Feeling what you want to change your energy and life into, how it would FEEL to have life that way, is the main key to manifesting anything. There is no need to suffer or to beat yourself up. You have written a powerful story for yourself this time around - what are you learning from it? It's a very deep story - you created it for a purpose. Trust that purpose no matter what! Put out a strong intention that you are now willing and ready and able to allow yourself to trust yourself and your power and capability. Trust yourself.
Look what a powerful Creator you are. You created a powerful story full of powerful emotions, depths, and much more. Now, you are ready to write a new story and have different experiences. Don't be afraid to look at the old one and value it for what it has taught and shown you. You need to be able to do that, before you can write a new one. Being honest with oneself, and being vulnerable, and claiming what we have created is a mark of power, not inadequacy or shame. There is no need to judge it. It has simply been an experience. But when you hide from what you have created, or deny it, or judge it, or hate it, you are then attached to it, and that is when you get stuck in it.

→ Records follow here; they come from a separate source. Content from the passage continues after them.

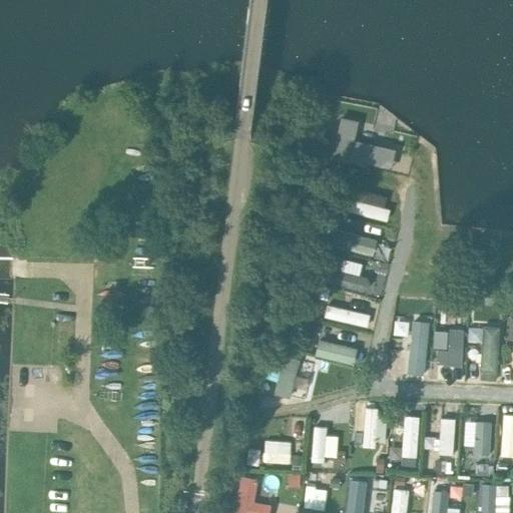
[(359,121),(342,117),(333,155),(375,165),(379,146),(355,140),(359,121)]
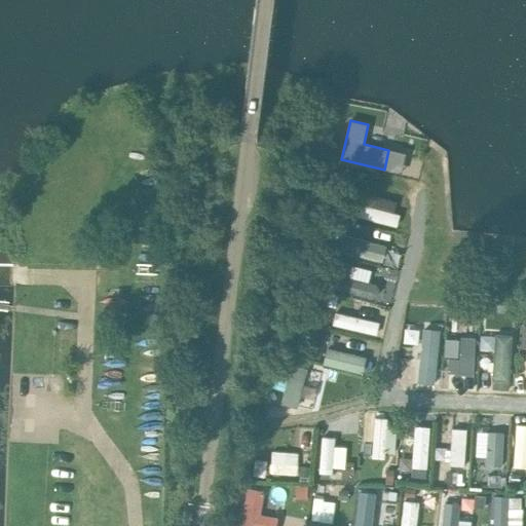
[(393,226),(401,202),(362,191),(354,215),(393,226)]
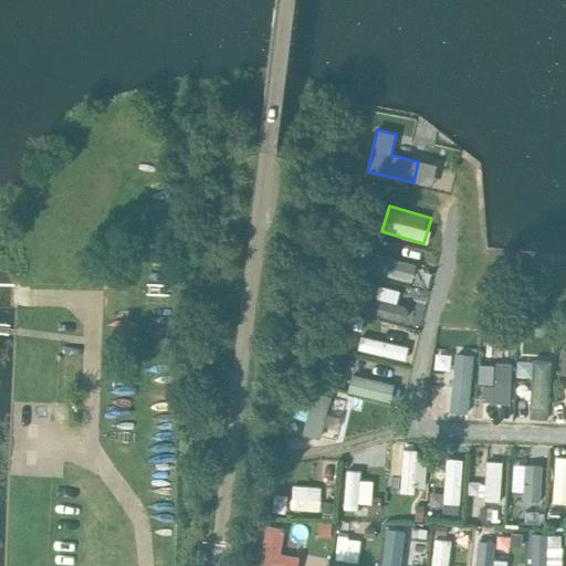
[(369,250),(365,268),(412,281),(417,262),(369,250)]
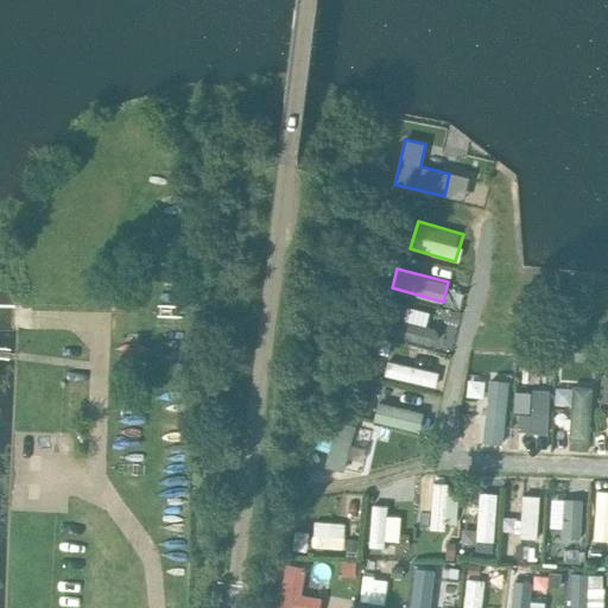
[(453,327),(405,315),(407,305),(392,302),(385,334),(436,346),(439,331),(451,334),(453,327)]
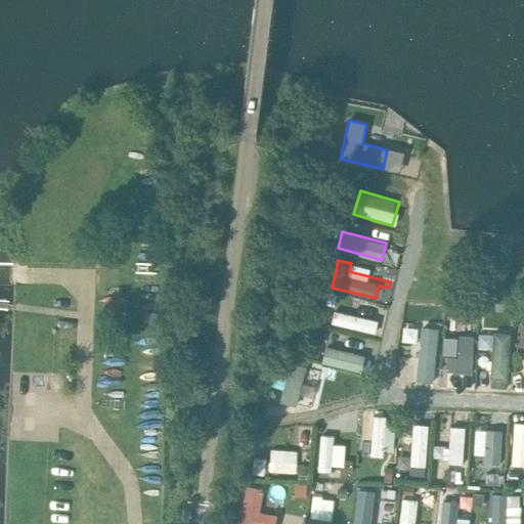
[(335,309),(332,322),(376,333),(379,318),(335,309)]
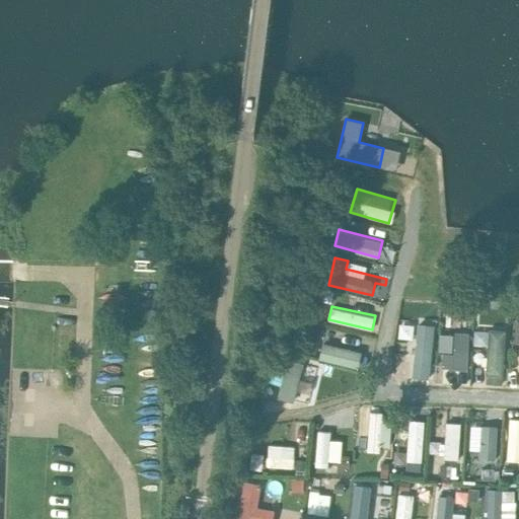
[(397,337),(413,340),(416,324),(400,321),(397,337)]
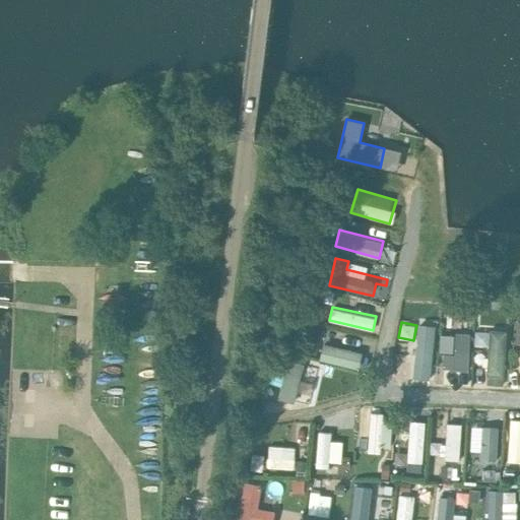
[(435,377),(435,322),(416,322),(415,377),(435,377)]
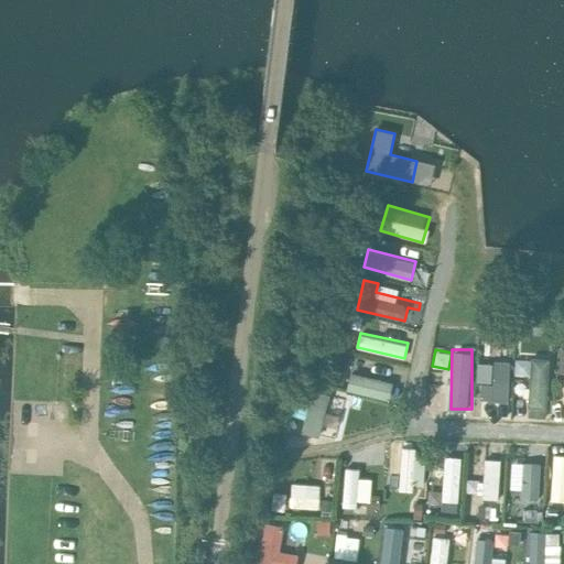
[(531,356),(530,413),(548,413),(549,357),(531,356)]
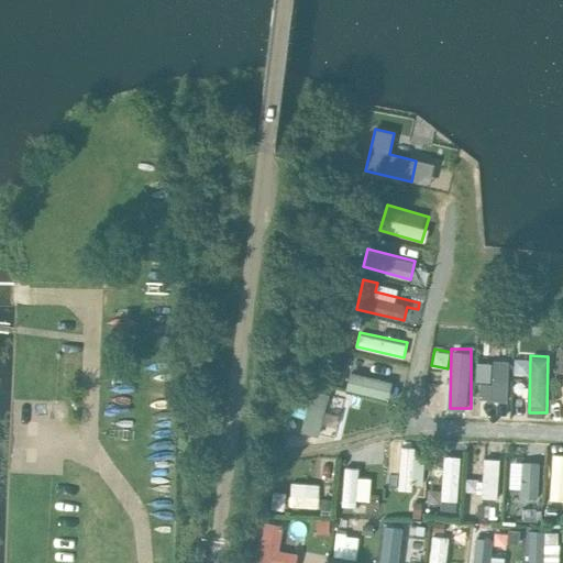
[(479,359),(478,398),(509,398),(509,359),(479,359)]
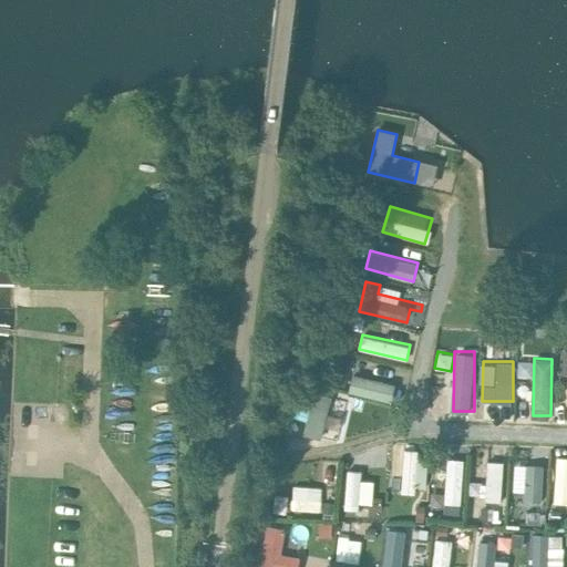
[(349,390),(398,402),(402,385),(353,373),(349,390)]
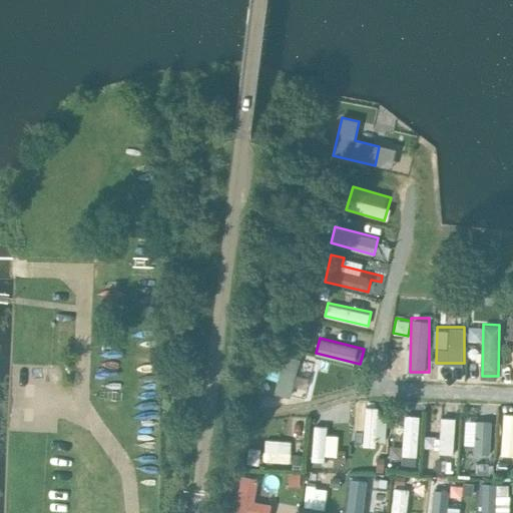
[(299,397),(306,358),(284,354),(282,366),(269,364),(267,375),(279,377),(276,392),(299,397)]
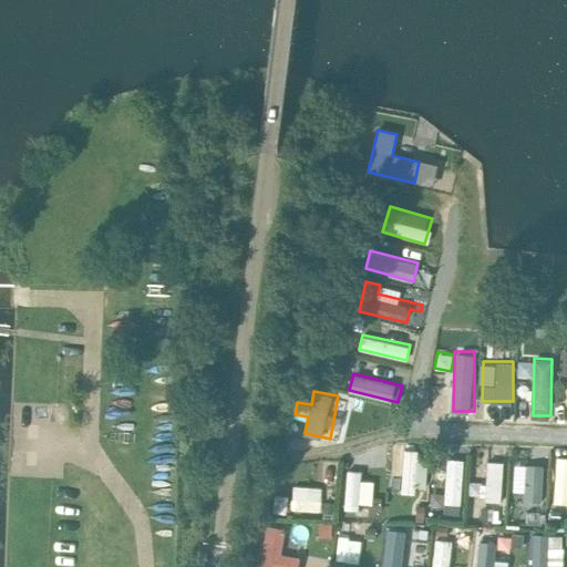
[(404,447),(403,491),(425,492),(426,449),(404,447)]
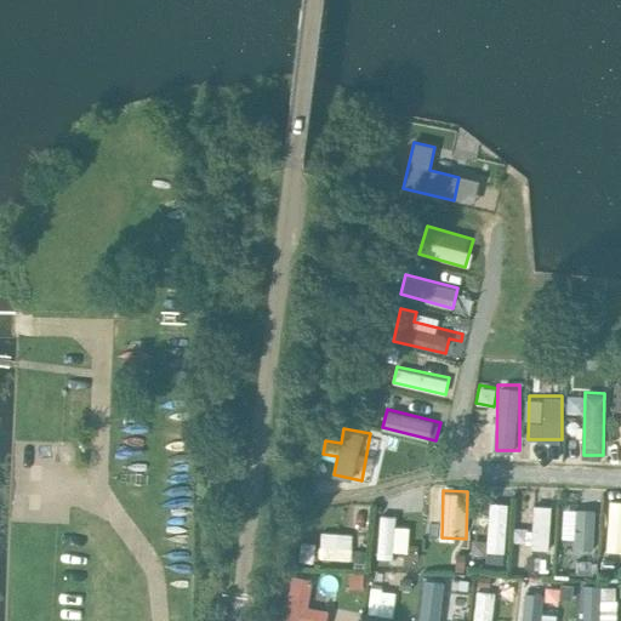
[(620,497),(611,497),(605,551),(620,552),(620,497)]
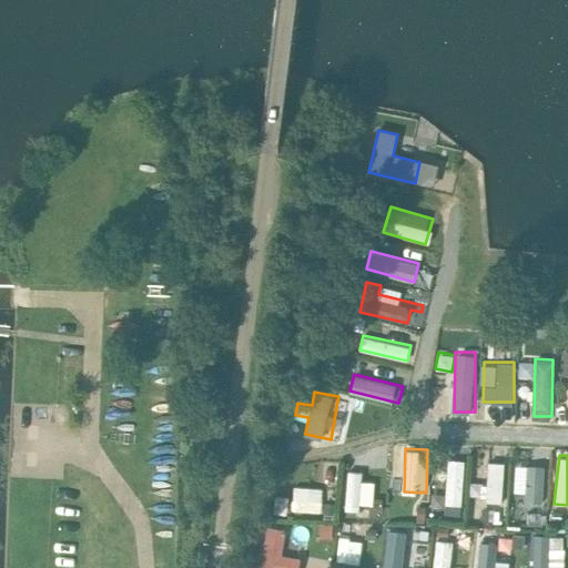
[(446,494),(433,493),(433,509),(463,510),(465,458),(447,457),(446,494)]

It's like the story from Uncle Remus of the tar baby, a story of a statue of a person made out of tar. Everyone thinks it's a real person, but that's an illusion, like the illusions we believe are real. Its complete silence when spoken to or addressed (denial, symbolically) is what gets everything and everyone totally angry and frustrated and then stuck to it.
I trust that you can do this and find your way. I think that what is most needed right now for you is consistently and continuously being conscious with what you need to look at and be responsible for, without judgment. Trust that the support you need is there, close by you. Trusting that is the same issue as trusting yourself. If you don't trust yourself, then you will project that belief outside of you and not trust anyone else to be able to help you either. That's just an exact mirror for the belief you have about yourself - the lack of trust you have that you can help yourself (the false belief in adequacy again, right?) will have you not able to trust anyone else either.
Stick with it, rather than being stuck in it!! You are no different from anyone else on the planet and we are all learning to have mastery over energy, not be mastered by it. You are made of the same God stuff as everyone else, right? With all of that power, true? I know that you have all the power you need to untangle this knot. Put out your intention to let go of judging yourself, to bring in trust instead, to trust your total adequacy and capability; to commit totally to seeing and valuing yourself as the divine being that you truly are; to see what gifts you got from having created the experiences you did in your life - even sexual abuse, if that was one of them. You can learn a lot about true power versus being in victim consciousness, about trusting yourself and your own power, from that experience. TRUST.